Start of TEXT EXCERPT
NFL Comparison: O’Brien Schofield, Arizona Cardinals
Akeem Ayers, DE/OLB, UCLA Bruins
In his three years at UCLA, Ayers developed into one of the Pac-10’s top defenders and was named an AP Third Team All-American for the 2010 college football season. His superior size, athleticism and playmaking ability were on full display as he racked up 177 tackles in his career despite not becoming a full-time starter until his sophomore year. Ayers was viewed as a possible late first rounder heading into the Scouting Combine, however he did himself no favors when he turned in a stunningly slow 4.80 seconds in the 40-yard dash and completed just 18 reps of 225 pounds on the bench press. His disappointing Combine results will likely result in him falling lower overall than he could have gone had he turned in a 40-time under 4.70 seconds. Fortunately for Ayers, scouts who watch his 2010 season on film will see that he plays like a guy who runs a 4.60, shows natural ability as a pass rusher off the edge and has a versatile skill set that would make him an asset in a variety of schemes. Though his draft stock took a post-Combine dip, most agree that Ayers has what it takes to be successful at the next level. He should still generate plenty of interest as a linebacker for 3-4 teams.
End of TEXT EXCERPT
Start of SUPPLIED RECORDS
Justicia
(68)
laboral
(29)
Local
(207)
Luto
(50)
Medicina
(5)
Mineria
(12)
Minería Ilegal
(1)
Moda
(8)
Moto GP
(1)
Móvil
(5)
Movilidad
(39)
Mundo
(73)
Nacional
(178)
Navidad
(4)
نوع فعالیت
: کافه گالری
End of SUPPLIED RECORDS
Start of SUPPLIED RECORDS
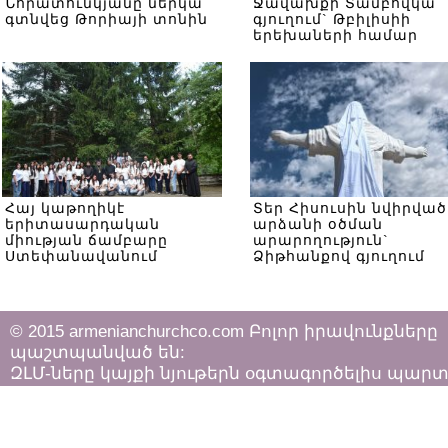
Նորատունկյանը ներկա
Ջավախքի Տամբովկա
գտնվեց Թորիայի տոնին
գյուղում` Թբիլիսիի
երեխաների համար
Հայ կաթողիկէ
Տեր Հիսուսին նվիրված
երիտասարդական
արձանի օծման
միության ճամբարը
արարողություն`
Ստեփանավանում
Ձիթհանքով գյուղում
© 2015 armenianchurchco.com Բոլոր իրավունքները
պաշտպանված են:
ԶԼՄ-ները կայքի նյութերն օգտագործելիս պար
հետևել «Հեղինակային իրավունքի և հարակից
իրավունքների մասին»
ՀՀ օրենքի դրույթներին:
End of SUPPLIED RECORDS
Start of SUPPLIED RECORDS
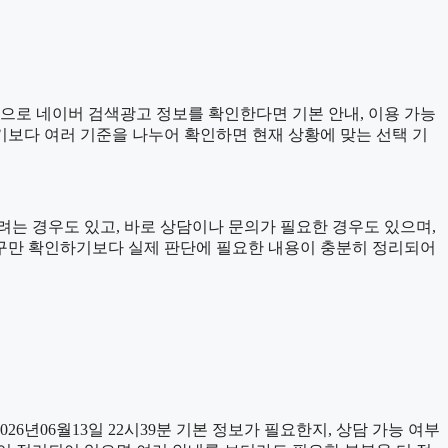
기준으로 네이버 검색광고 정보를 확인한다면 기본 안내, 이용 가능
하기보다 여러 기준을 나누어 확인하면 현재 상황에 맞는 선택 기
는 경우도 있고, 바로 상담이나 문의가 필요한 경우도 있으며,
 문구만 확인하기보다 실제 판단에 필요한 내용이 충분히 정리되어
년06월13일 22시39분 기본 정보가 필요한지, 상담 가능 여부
End of SUPPLIED RECORDS
▸ **THINGS TO DO**
**1.** Shorten the paragraph of the Akeem Ayers draft profile that begins "In his three years at UCLA" into a bulleted list, keeping its main facts.
**2.** Carry on the Akeem Ayers draft profile from the point where it stops.
The records have nothing to do with what you are asked to do here.

▸ **ANSWER SET**
**1.**
- Over three years at UCLA, Ayers became one of the Pac-10's top defenders and was named an AP Third Team All-American for the 2010 season.
- He made 177 career tackles despite not starting full-time until his sophomore year, showing size, athleticism and playmaking ability.
- He was seen as a possible late first-rounder before the Scouting Combine.
- At the Combine, he ran a slow 4.80-second 40-yard dash and did only 18 bench press reps at 225 pounds. This will likely drop him lower in the draft than a sub-4.70 time would have.
- His 2010 film shows him playing like a 4.60 runner, with natural pass-rushing ability off the edge and a versatile skill set that fits many schemes.
- Despite the post-Combine dip, most agree he can succeed in the NFL, and 3-4 teams should still show strong interest in him as a linebacker.

**2.**
NFL Comparison: Gerald McRath, Tennessee Titans
Jimmy Smith, CB, Colorado Buffaloes
Smith ended his college career at Colorado as one of the country’s top defensive backs in 2010 and received First Team, All-Big 12 honors for his efforts. The former Buffalo is widely viewed as the No. 3 corner in the draft behind Patrick Peterson and Prince Amukamara. Unlike other prospects that have been discussed, Smith’s appearance on this list has nothing to do with his on-field workout at the Scouting Combine. In fact, the 6’2” 211-pound Smith dazzled scouts with his 40-yard dash time of 4.38 seconds and 36-inch vertical leap. . Heading into the Combine, most teams said they had more questions about Smith’s character and off the field behavior than they did about his skills on the playing field. He was arrested twice for possession of alcohol as a minor and tested positive for drugs in 2007 while a student at Colorado. Smith knew that he’d face repeated questions about his character and personality during team interviews at the Combine. While it was reported that he admitted to only one arrest, Smith and his agent Drew Rosenhaus insist that he’s owned up to his mistakes and answered any and all questions teams might have about his maturity and habits. Despite being a top-10 talent in a class stacked with talented cornerbacks, there are some organizations that have already decided that he’s not worth the trouble. Smith will have a lot to do between now and April 28 to ensure that he doesn’t fall beyond the bottom of the first round. He’ll get his first post-Combine opportunity at Colorado’s Pro Day on March 9. It remains to be seen whether or not he can convince at least one NFL team that his troubles are a thing of the past.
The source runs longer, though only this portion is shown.